Zu erledigen: Wie geht der Text über den Streit zwischen Götz Aly und Adam Tooze nach seinem letzten Satz weiter? Schreibe die Fortsetzung.

Übungstext:
┄┄┄┄┄┄┄┄┄┄┄┄┄┄┄┄┄┄┄┄

„Speer war ein PR-Genie“

„Wer von den Vorteilen für die Millionen einfacher Deutscher nicht reden will, der sollte vom Nationalsozialismus und vom Holocaust schweigen“: So lautet der letzte Satz in Götz Alys Buch „Hitlers Volksstaat“. Der Historiker versuchte darin zu belegen, dass Hitler sich die Zustimmung zu seiner „Wohlfühldiktatur“ erkaufte, indem er die eroberten Länder und die Juden ausbeutete.

Unstrittig ist, dass das NS-Regime Juden und die besetzten Staaten brutal ausplünderte. Die Kontroverse dreht sich um die Frage, in welchem Maße das Regime damit seinen Krieg finanzierte und die deutsche Bevölkerung entlasten konnte. Aly macht diese Sichtweise zur Zentralperspektive auf das Regime. Die Deutschen folgten Hitler bis in die totale Niederlage und Zerstörung, weil das NS-Regime sich durch einen üppigen und wesentlich durch Raubzüge finanzierten Sozialstaat ihre Loyalität erkaufte.

So sei es nicht gewesen, meint der Wirtschaftshistoriker Adam Tooze, dessen umfangreiche Studie „Ökonomie der Zerstörung“ kürzlich auf Deutsch erschien. In einer Rezension von Alys Buch in der taz hatte Tooze kritisiert, dass Aly falsch rechnen musste, um seine These, nach der Hitler die Deutschen mit staatlichen Geschenken bei Laune hielt, zu belegen.

Alys Behauptung, dass die Kosten des deutschen Krieges zu drei Vierteln durch die Raubzüge der Nazis bezahlt worden seien, entspreche nicht den Fakten. In Wahrheit, so Tooze, wurden mehr als drei Viertel der Ressourcen für Hitlers Krieg von der deutschen Volkswirtschaft aufgebracht. Aus der Ausbeutung der Juden und der besetzten Ländern resultierte, so Tooze, höchstens ein Viertel. Nach Toozes Rechnung wurde die deutsche Bevölkerung finanziell weit mehr belastet als Aly einräumt.

Diese Frage ist keineswegs nur für Wirtschaftshistoriker von Belang. Denn zur Debatte steht, wie das NS-Regime sich die Gefolgschaft der deutschen Bevölkerung sicherte. War, wie Aly suggeriert, eine Art Bestechung der Bevölkerung das wesentliche Motiv? Oder war ideologische Übereinstimmungen zwischen dem Regime und den Deutschen in Kombination mit brutalen Sanktionen gegen alle Nazigegner ausschlaggebend für die Stabilität des NS-Regimes bis in den Untergang?

┄┄┄┄┄┄┄┄┄┄┄┄┄┄┄┄┄┄┄┄

Auszug Daten:
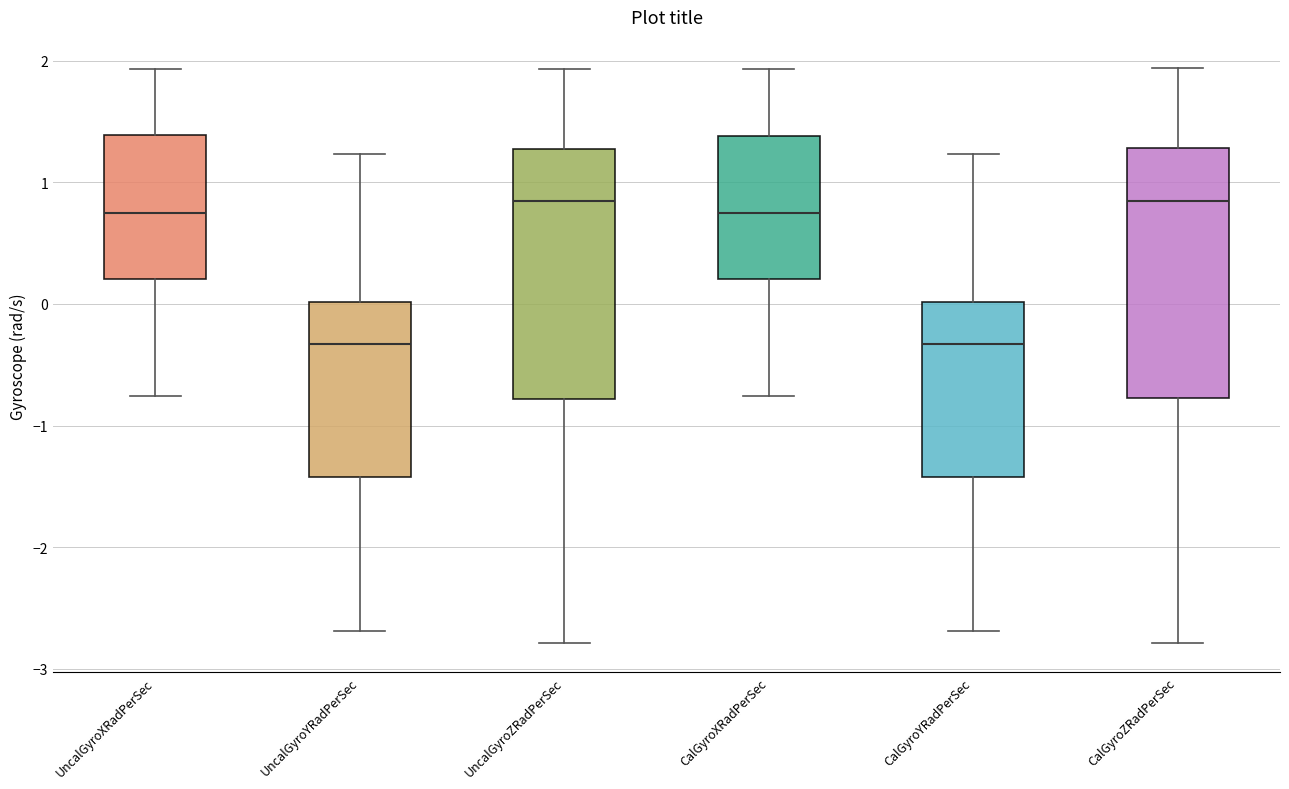

Reading left to right, transcribe this box plot: for each box, give where its median line is, the range the box spans, and where its two whiskers end, as read against the y-axis. The values are not printed on the chart, so give them approximately, as read against the axis.

UncalGyroXRadPerSec: median 0.7, box 0.2 to 1.4, whiskers -0.8 to 1.9
UncalGyroYRadPerSec: median -0.3, box -1.4 to 0.0, whiskers -2.7 to 1.2
UncalGyroZRadPerSec: median 0.8, box -0.8 to 1.3, whiskers -2.8 to 1.9
CalGyroXRadPerSec: median 0.7, box 0.2 to 1.4, whiskers -0.8 to 1.9
CalGyroYRadPerSec: median -0.3, box -1.4 to 0.0, whiskers -2.7 to 1.2
CalGyroZRadPerSec: median 0.8, box -0.8 to 1.3, whiskers -2.8 to 1.9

┄┄┄┄┄┄┄┄┄┄┄┄┄┄┄┄┄┄┄┄

Antwort folgt:
Dieser Perspektive folgt Adam Tooze: Die sozialstaatlichen Transfers erklären die Massenloyalität zum Nationalsozialismus nicht ausreichend. Wichtiger war, dass die NSDAP und ihre gesellschaftlichen Apparate an eine tief verwurzelte Stimmung der Militär-, Waffen- und Kampfesliebe in der deutschen Gesellschaft anknüpfen konnten.

Die Aufrüstung nach 1933, die stufenweise Militarisierung der Gesellschaft, wurde von der Bevölkerung willkommen geheißen, auch wenn sie die Möglichkeit des Massenkonsums entscheidend einschränkte. Tooze zeigt, dass das Naziregime ökonomisch spätestens ab 1944 auf dünnstem Eis gegangen ist. Die Ausbeutung der besetzten Länder, beispielsweise Frankreichs, stieß an ihre Grenze und im Reich selbst drohte die aufgeschobene Inflation, die nach 1945 dann tatsächlich eskalierte.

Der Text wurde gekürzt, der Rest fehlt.